What you are asked to do. Copy out the full data exactly as given; pictures should not be included.

Data for this exercise.
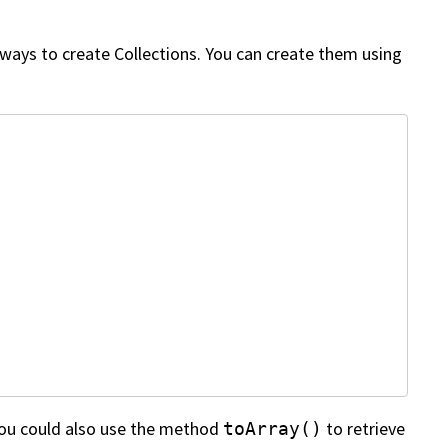
 ways to create Collections. You can create them using
 You could also use the method
to retrieve
toArray()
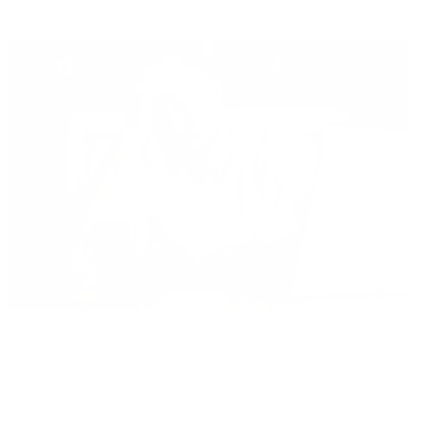
Read Now
The Connection Between Lyme and CIRS
Air Oasis
|
August 25, 2025
8:00 AM
Read Now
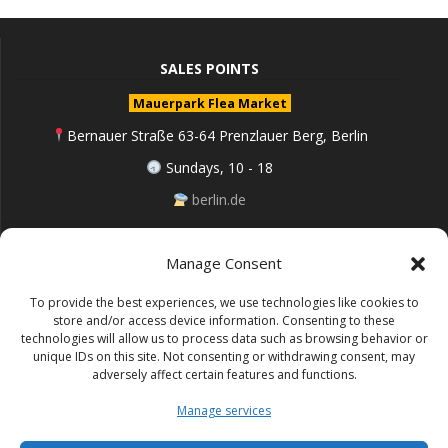
SALES POINTS
Mauerpark Flea Market
Bernauer Straße 63-64 Prenzlauer Berg, Berlin
Sundays, 10 - 18
berlin.de
Manage Consent
Follow me on Instagram
To provide the best experiences, we use technologies like cookies to
store and/or access device information. Consenting to these
technologies will allow us to process data such as browsing behavior or
unique IDs on this site. Not consenting or withdrawing consent, may
adversely affect certain features and functions.
Impressum (Site notice)
Manage services
Datenschutz (Cookie policy)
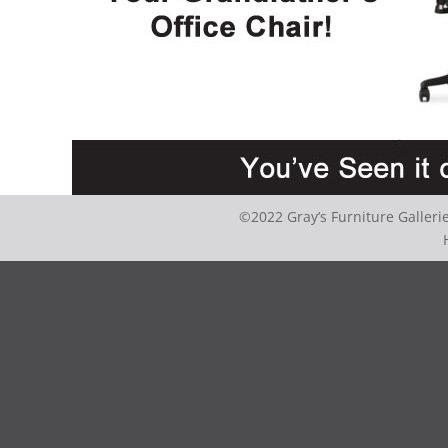
©2022 Gray’s Furniture Galler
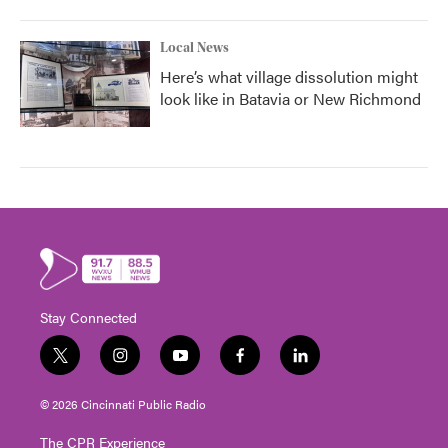
Local News
Here’s what village dissolution might
look like in Batavia or New Richmond
Stay Connected
t
i
y
f
l
w
n
o
a
i
i
s
u
c
n
© 2026 Cincinnati Public Radio
t
t
t
e
k
t
a
u
b
e
The CPR Experience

Written reply.
 ways to create Collections. You can create them using
 You could also use the method
to retrieve
toArray()
Read Now
The Connection Between Lyme and CIRS
Air Oasis
|
August 25, 2025
8:00 AM
Read Now
SALES POINTS
Mauerpark Flea Market
Bernauer Straße 63-64 Prenzlauer Berg, Berlin
Sundays, 10 - 18
berlin.de
Manage Consent
Follow me on Instagram
To provide the best experiences, we use technologies like cookies to
store and/or access device information. Consenting to these
technologies will allow us to process data such as browsing behavior or
unique IDs on this site. Not consenting or withdrawing consent, may
adversely affect certain features and functions.
Impressum (Site notice)
Manage services
Datenschutz (Cookie policy)
©2022 Gray’s Furniture Galler
Local News
Here’s what village dissolution might
look like in Batavia or New Richmond
Stay Connected
t
i
y
f
l
w
n
o
a
i
i
s
u
c
n
© 2026 Cincinnati Public Radio
t
t
t
e
k
t
a
u
b
e
The CPR Experience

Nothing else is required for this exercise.